Resting state eye-closed EEG signals were recorded in 196 depressive patients. Quantitative EEG (qEEG) of regional power, coherence and power series correlation across delta, theta, alpha and beta frequencies were used to correlate with overall depression severity evaluated by the Hamilton Depression Rating Scale (HDRS). Further, statistical comparisons between patients with high vs. low qEEG indices (median-split) were undertaken regarding symptom severity of core depression, sleep, activity, psychic anxiety, somatic anxiety, and delusion.
None of the qEEG indices significantly correlated with overall depression severity or differentiated symptom severity of core depression, sleep, activity and psychic anxiety. A higher symptom severity of somatic anxiety was associated with higher regional power over widespread cortical regions and lower strengths at bi-temporal, temporo-parietal and fronto-parietal connections. A higher symptom severity of delusion was associated with higher regional power in the frontal and temporal regions, and lower strengths at inter-hemispheric (frontal, temporal and parietal) and fronto-temporo-parietal connections.
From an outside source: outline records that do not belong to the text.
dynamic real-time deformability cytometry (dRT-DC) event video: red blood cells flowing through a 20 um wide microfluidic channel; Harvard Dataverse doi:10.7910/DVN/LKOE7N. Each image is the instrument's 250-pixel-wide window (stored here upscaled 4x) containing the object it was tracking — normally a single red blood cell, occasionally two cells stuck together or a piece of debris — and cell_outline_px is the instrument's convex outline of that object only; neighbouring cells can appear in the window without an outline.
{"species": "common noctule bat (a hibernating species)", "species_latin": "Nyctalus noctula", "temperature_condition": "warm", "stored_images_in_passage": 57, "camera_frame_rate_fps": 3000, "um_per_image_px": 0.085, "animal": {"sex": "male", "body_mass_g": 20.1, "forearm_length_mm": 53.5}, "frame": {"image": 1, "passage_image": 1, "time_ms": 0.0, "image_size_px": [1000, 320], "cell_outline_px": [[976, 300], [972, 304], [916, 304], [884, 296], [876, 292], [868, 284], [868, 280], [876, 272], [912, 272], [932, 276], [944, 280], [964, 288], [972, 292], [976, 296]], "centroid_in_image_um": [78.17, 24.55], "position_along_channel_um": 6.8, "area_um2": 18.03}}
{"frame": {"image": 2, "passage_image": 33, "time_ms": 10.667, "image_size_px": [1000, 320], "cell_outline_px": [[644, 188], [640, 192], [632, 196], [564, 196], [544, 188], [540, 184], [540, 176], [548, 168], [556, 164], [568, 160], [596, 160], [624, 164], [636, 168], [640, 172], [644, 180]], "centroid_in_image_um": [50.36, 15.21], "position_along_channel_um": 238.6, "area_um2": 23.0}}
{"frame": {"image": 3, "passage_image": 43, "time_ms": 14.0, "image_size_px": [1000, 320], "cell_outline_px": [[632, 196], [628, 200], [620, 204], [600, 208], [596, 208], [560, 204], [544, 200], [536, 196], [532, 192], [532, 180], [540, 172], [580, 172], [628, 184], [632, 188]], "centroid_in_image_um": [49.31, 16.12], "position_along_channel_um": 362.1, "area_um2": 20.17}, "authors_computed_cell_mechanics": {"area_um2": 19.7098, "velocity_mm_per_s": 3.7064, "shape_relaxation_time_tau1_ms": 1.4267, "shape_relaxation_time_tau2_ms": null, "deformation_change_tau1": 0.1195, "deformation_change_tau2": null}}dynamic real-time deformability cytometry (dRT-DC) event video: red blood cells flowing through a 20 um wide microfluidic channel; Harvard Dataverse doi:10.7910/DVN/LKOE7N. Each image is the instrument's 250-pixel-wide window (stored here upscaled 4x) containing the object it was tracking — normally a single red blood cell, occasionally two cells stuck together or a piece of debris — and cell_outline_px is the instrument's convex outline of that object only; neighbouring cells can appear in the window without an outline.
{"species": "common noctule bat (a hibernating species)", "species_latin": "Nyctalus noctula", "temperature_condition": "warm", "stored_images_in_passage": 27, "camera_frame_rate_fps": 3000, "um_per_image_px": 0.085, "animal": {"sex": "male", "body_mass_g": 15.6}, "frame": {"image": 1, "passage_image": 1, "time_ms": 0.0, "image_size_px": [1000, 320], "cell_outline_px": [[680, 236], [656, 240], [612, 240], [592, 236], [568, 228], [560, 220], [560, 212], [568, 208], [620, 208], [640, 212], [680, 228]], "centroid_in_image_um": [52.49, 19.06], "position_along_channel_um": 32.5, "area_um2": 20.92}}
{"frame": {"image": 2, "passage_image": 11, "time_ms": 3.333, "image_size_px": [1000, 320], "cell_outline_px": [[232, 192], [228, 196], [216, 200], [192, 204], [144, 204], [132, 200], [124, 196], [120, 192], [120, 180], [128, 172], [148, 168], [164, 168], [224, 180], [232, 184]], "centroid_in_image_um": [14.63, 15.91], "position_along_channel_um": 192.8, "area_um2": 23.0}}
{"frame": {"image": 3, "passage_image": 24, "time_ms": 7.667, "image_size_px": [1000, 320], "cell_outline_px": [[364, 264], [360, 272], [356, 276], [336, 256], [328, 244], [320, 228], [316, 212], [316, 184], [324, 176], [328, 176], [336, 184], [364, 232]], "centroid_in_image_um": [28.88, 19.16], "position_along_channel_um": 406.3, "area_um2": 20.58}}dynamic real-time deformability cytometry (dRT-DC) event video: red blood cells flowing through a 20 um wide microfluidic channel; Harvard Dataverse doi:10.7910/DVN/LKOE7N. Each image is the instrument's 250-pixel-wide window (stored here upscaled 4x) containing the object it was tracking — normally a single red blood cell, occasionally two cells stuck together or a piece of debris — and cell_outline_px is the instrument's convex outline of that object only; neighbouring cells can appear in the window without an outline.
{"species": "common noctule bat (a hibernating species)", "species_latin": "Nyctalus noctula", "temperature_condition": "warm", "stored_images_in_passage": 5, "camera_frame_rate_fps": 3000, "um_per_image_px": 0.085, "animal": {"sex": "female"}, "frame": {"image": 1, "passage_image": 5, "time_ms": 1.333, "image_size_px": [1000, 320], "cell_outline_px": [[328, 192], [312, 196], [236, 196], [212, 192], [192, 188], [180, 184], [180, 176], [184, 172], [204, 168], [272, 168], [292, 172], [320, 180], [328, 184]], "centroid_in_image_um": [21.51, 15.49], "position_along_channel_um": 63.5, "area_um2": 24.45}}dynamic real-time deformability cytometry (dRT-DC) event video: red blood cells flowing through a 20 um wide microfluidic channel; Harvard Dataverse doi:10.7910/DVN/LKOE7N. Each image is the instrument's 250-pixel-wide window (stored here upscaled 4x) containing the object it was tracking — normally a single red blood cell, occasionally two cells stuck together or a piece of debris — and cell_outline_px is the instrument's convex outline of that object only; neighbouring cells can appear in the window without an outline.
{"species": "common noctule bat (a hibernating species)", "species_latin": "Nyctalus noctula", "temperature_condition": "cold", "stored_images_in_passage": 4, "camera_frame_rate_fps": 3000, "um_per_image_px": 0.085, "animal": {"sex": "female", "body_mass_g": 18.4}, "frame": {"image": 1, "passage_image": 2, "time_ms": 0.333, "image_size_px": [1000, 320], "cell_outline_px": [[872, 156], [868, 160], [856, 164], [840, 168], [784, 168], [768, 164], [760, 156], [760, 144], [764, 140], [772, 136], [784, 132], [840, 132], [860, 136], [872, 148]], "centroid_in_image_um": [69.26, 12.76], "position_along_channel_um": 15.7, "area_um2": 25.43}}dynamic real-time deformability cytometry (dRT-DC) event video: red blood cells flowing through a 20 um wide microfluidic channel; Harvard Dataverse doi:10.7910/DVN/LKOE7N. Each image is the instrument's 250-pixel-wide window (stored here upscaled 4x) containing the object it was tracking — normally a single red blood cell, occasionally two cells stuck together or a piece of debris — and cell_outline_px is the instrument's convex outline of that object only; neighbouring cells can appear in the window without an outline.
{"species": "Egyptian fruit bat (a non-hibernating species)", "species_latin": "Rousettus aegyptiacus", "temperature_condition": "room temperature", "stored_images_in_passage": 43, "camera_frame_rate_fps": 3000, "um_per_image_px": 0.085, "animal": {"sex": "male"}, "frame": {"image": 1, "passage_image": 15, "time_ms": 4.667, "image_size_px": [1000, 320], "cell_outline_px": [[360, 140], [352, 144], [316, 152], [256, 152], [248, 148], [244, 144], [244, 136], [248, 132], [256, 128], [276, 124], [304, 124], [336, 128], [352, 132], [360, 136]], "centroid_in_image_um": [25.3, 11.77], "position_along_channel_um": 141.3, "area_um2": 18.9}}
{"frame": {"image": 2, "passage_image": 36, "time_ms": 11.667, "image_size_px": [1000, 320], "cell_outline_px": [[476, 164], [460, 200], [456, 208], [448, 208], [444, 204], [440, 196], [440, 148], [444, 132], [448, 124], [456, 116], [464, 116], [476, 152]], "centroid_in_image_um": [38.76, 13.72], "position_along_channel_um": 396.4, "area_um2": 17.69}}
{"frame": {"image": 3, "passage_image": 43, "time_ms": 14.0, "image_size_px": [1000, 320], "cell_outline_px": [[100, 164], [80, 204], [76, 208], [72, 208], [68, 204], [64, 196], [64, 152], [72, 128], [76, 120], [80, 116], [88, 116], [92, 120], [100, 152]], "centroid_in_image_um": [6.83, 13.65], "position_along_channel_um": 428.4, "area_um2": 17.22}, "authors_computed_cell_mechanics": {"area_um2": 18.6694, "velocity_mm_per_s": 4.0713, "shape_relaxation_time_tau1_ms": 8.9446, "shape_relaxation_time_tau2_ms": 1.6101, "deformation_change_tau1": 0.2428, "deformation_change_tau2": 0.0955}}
Our EEG recording with sampling rate of 128Hz and 20 electrodes may provide restricted spatial and temporal precision.
Our results suggest that cortical mechanisms play important roles in the symptom manifestation of cognitive distortion (sub-score of delusion) and somatic anxiety in MDD. Our findings further imply that psychic anxiety and somatic anxiety are distinct entities.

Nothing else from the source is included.